Menang Gugatan Kasus Tabung Tanah, Ustadz Yusuf Mansur: Menang Tanpa Ngasorake

Gugatan perdata menabung tanah memenangkan nama Ustadz Yusuf Mansur di Pengadilan Negeri Tangerang. Ustadz akhirnya mengomentari kasus itu meski tak hadir di ruang sidang.

Menang Gugatan Kasus Tabung Tanah, Ustadz Yusuf Mansur: Menang Tanpa Ngasorake
Ustadz Yusuf Mansur (ist)

BRITO.ID, BERITA JAKARTA - Gugatan perdata menabung tanah memenangkan nama Ustadz Yusuf Mansur di Pengadilan Negeri Tangerang. Ustadz akhirnya mengomentari kasus itu meski tak hadir di ruang sidang.

"Alhamdulillaah. dengan izin Allah, gugatan di Pengadilan Negeri Tangerang, atas saya, ditolak. Dan make Falsafah Jawa aja... 'Menang tanpa ngasorake.' Menang tanpa bersorak sorai. Sbb kemenangan utama itu diampuni Allah, dimaafin, dirahmati, dan dikasih bersaudara dengan semua yang membenci, mencari gara-gara, mencari-cari kesalahan, mencari-cari aib dan keburukan, dan membuat narasi2 kayak apaan tau," kata Ustadz Yusuf Mansur kepada detikcom.

Menurut penuturannya, kemenangan adalah saat semua yang ditipu oleh penipu asli dan semuanya bisa diganti sama Allah berlipat-lipat ganda.
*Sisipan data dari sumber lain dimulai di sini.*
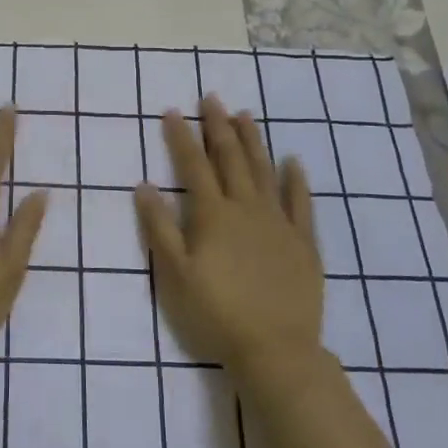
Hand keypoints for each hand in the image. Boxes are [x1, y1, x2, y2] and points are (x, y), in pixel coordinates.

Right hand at [135, 95, 324, 385]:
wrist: (275, 349)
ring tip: (245, 115)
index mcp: (213, 215)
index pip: (193, 166)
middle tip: (213, 98)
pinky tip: (294, 162)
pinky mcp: (303, 242)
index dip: (182, 137)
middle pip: (230, 158)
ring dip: (253, 141)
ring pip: (264, 171)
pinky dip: (296, 180)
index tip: (173, 111)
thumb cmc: (216, 313)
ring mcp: (278, 222)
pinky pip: (301, 202)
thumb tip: (144, 185)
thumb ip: (159, 227)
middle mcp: (246, 208)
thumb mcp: (175, 274)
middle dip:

Termasuk juga soal ilmu, hikmah, ampunan, maaf, dan diganti benar-benar dengan kebaikan-kebaikan dunia akhirat dalam beragam bentuknya.
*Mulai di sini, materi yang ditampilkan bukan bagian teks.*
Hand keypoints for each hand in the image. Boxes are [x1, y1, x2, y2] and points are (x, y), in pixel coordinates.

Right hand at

"Seperti Iman, Islam, kebahagiaan-kebahagian lain, panjang umur, lagi sehat wal afiyat, keluarga dan turunan-turunan yang baik-baik saja, dan sebagainya," katanya.
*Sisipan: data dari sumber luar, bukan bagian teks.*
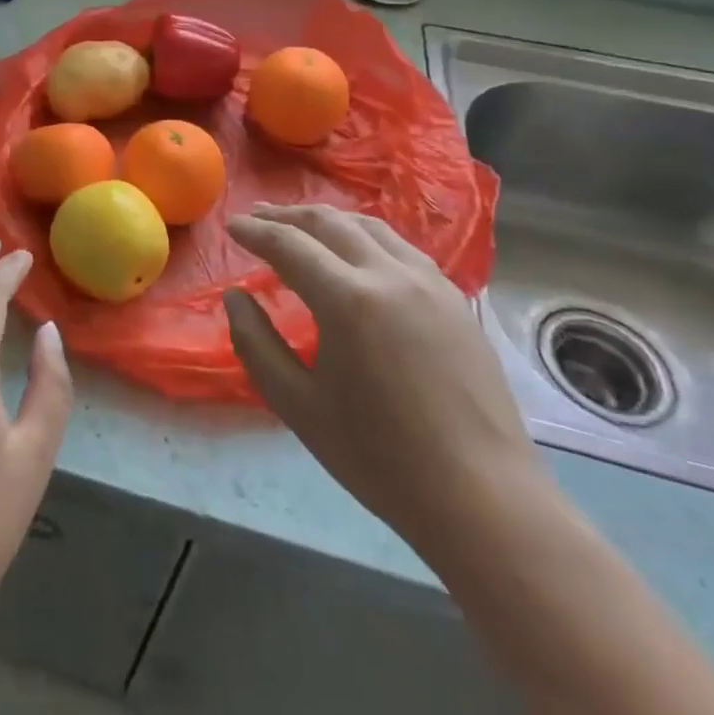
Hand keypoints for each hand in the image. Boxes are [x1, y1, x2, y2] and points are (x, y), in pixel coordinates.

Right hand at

Dia pun mengucapkan terima kasih kepada semua pihak yang tetap percaya dan mendukungnya. Tetap berprasangka baik dan mendoakan segala hal yang baik terhadap kasus tersebut.

"Hanya Allah yang bisa balas," tuturnya.

Dia menegaskan sampai saat ini masih ada kasus lain yang sedang berjalan di pengadilan. "Semoga kelak menjadi ilmu dan hikmah, dan kearifan-kearifan, yang bisa dibagikan kepada masyarakat Indonesia," katanya.

"Semoga semua dikasih kesabaran, dan terus melangkah membangun ummat, bangsa dan negara. bergandengan tangan, bersatu, dan berhenti saling memusuhi, dan memprovokasi. Berhenti menghasut, menebarkan kebencian, kemarahan, berhenti memproduksi konten-konten yang campur aduk, konten-konten yang mengundah amarah, tanda tanya, candaan-candaan bahaya, dan pemutarbalikan fakta," tegasnnya.

Sebelumnya diberitakan, PN Tangerang tidak menerima gugatan perdata berkaitan dengan program tabung tanah dari Ustaz Yusuf Mansur. Gugatan senilai Rp 337 juta lebih itu pun kandas.